# Task to complete:
What lines below include the string "await"? Pick them out and copy them.

════════════════════

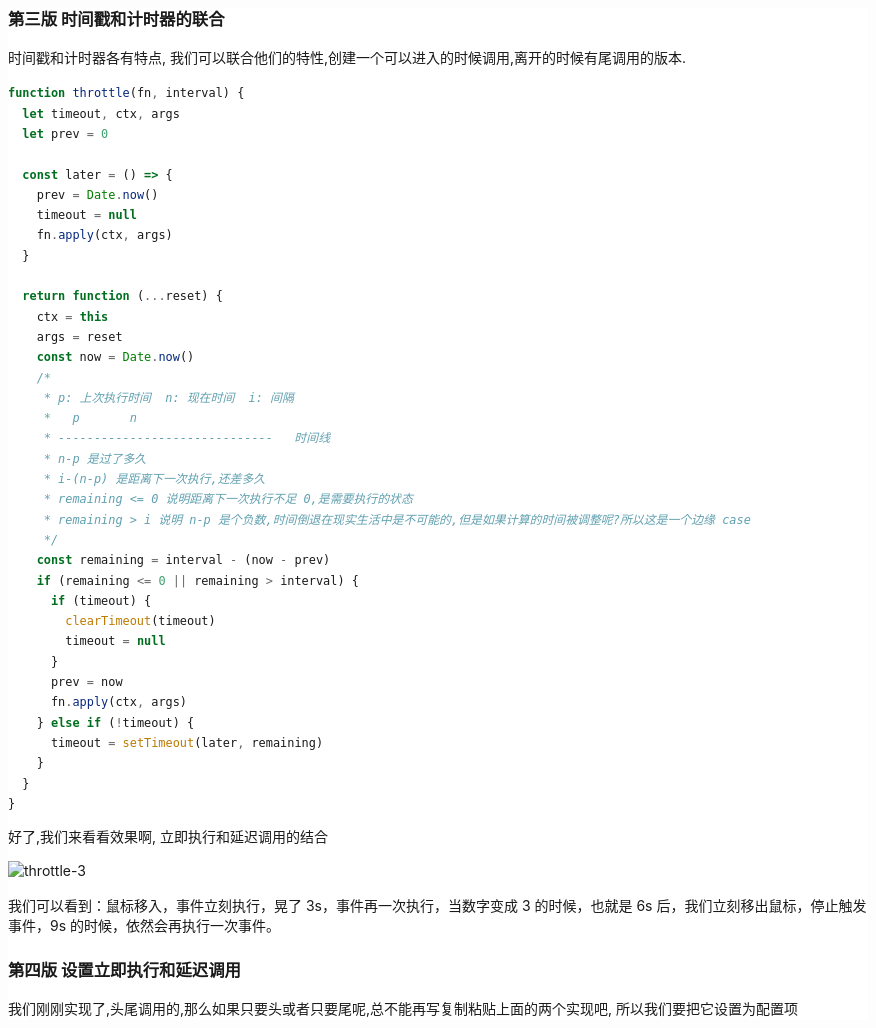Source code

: ### 第三版 时间戳和计时器的联合

时间戳和计时器各有特点, 我们可以联合他们的特性,创建一个可以进入的时候调用,离开的时候有尾调用的版本.

```js
function throttle(fn, interval) {
  let timeout, ctx, args
  let prev = 0

  const later = () => {
    prev = Date.now()
    timeout = null
    fn.apply(ctx, args)
  }

  return function (...reset) {
    ctx = this
    args = reset
    const now = Date.now()
    /*
     * p: 上次执行时间  n: 现在时间  i: 间隔
     *   p       n
     * ------------------------------   时间线
     * n-p 是过了多久
     * i-(n-p) 是距离下一次执行,还差多久
     * remaining <= 0 说明距离下一次执行不足 0,是需要执行的状态
     * remaining > i 说明 n-p 是个负数,时间倒退在现实生活中是不可能的,但是如果计算的时间被调整呢?所以这是一个边缘 case
     */
    const remaining = interval - (now - prev)
    if (remaining <= 0 || remaining > interval) {
      if (timeout) {
        clearTimeout(timeout)
        timeout = null
      }
      prev = now
      fn.apply(ctx, args)
    } else if (!timeout) {
      timeout = setTimeout(later, remaining)
    }
  }
}
```

好了,我们来看看效果啊, 立即执行和延迟调用的结合

![throttle-3](https://user-images.githubusercontent.com/79979500/170826462-fda0d3d0-e2f1-4aa1-987f-6b6cde0dc5a1.gif)

我们可以看到：鼠标移入，事件立刻执行，晃了 3s，事件再一次执行，当数字变成 3 的时候，也就是 6s 后，我们立刻移出鼠标，停止触发事件，9s 的时候，依然会再执行一次事件。

### 第四版 设置立即执行和延迟调用

我们刚刚实现了,头尾调用的,那么如果只要头或者只要尾呢,总不能再写复制粘贴上面的两个实现吧, 所以我们要把它设置为配置项
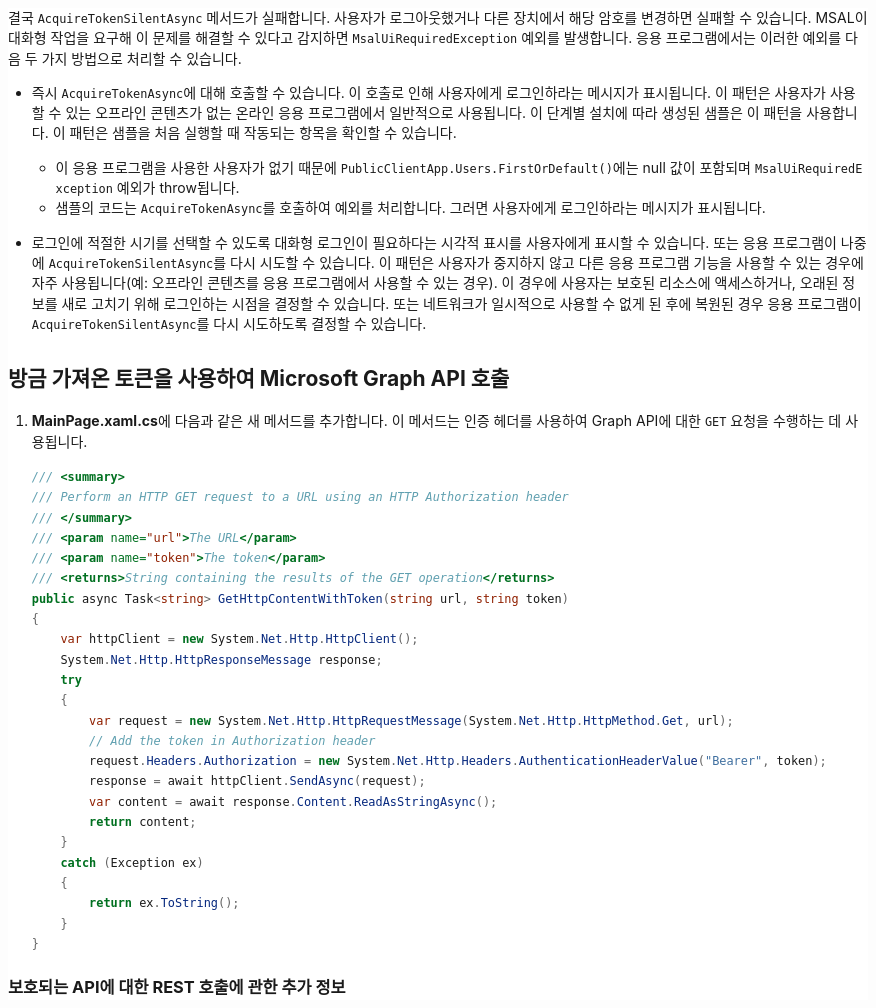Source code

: 결국 `AcquireTokenSilentAsync` 메서드가 실패합니다. 사용자가 로그아웃했거나 다른 장치에서 해당 암호를 변경하면 실패할 수 있습니다. MSAL이 대화형 작업을 요구해 이 문제를 해결할 수 있다고 감지하면 `MsalUiRequiredException` 예외를 발생합니다. 응용 프로그램에서는 이러한 예외를 다음 두 가지 방법으로 처리할 수 있습니다.

* 즉시 `AcquireTokenAsync`에 대해 호출할 수 있습니다. 이 호출로 인해 사용자에게 로그인하라는 메시지가 표시됩니다. 이 패턴은 사용자가 사용할 수 있는 오프라인 콘텐츠가 없는 온라인 응용 프로그램에서 일반적으로 사용됩니다. 이 단계별 설치에 따라 생성된 샘플은 이 패턴을 사용합니다. 이 패턴은 샘플을 처음 실행할 때 작동되는 항목을 확인할 수 있습니다. 
    * 이 응용 프로그램을 사용한 사용자가 없기 때문에 `PublicClientApp.Users.FirstOrDefault()`에는 null 값이 포함되며 `MsalUiRequiredException` 예외가 throw됩니다. 
    * 샘플의 코드는 `AcquireTokenAsync`를 호출하여 예외를 처리합니다. 그러면 사용자에게 로그인하라는 메시지가 표시됩니다.

* 로그인에 적절한 시기를 선택할 수 있도록 대화형 로그인이 필요하다는 시각적 표시를 사용자에게 표시할 수 있습니다. 또는 응용 프로그램이 나중에 `AcquireTokenSilentAsync`를 다시 시도할 수 있습니다. 이 패턴은 사용자가 중지하지 않고 다른 응용 프로그램 기능을 사용할 수 있는 경우에 자주 사용됩니다(예: 오프라인 콘텐츠를 응용 프로그램에서 사용할 수 있는 경우). 이 경우에 사용자는 보호된 리소스에 액세스하거나, 오래된 정보를 새로 고치기 위해 로그인하는 시점을 결정할 수 있습니다. 또는 네트워크가 일시적으로 사용할 수 없게 된 후에 복원된 경우 응용 프로그램이 `AcquireTokenSilentAsync`를 다시 시도하도록 결정할 수 있습니다.

## <a name="call-the-microsoft-graph-api-using-the-token-you-just-obtained"></a>방금 가져온 토큰을 사용하여 Microsoft Graph API 호출

1. **MainPage.xaml.cs**에 다음과 같은 새 메서드를 추가합니다. 이 메서드는 인증 헤더를 사용하여 Graph API에 대한 `GET` 요청을 수행하는 데 사용됩니다.

    ```csharp
    /// <summary>
    /// Perform an HTTP GET request to a URL using an HTTP Authorization header
    /// </summary>
    /// <param name="url">The URL</param>
    /// <param name="token">The token</param>
    /// <returns>String containing the results of the GET operation</returns>
    public async Task<string> GetHttpContentWithToken(string url, string token)
    {
        var httpClient = new System.Net.Http.HttpClient();
        System.Net.Http.HttpResponseMessage response;
        try
        {
            var request = new System.Net.Http.HttpRequestMessage(System.Net.Http.HttpMethod.Get, url);
            // Add the token in Authorization header
            request.Headers.Authorization = new System.Net.Http.Headers.AuthenticationHeaderValue("Bearer", token);
            response = await httpClient.SendAsync(request);
            var content = await response.Content.ReadAsStringAsync();
            return content;
        }
        catch (Exception ex)
        {
            return ex.ToString();
        }
    }
    ```

### <a name="more-information-on-making-a-rest-call-against-a-protected-api"></a>보호되는 API에 대한 REST 호출에 관한 추가 정보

════════════════════

# Result:
            response = await httpClient.SendAsync(request);
            var content = await response.Content.ReadAsStringAsync();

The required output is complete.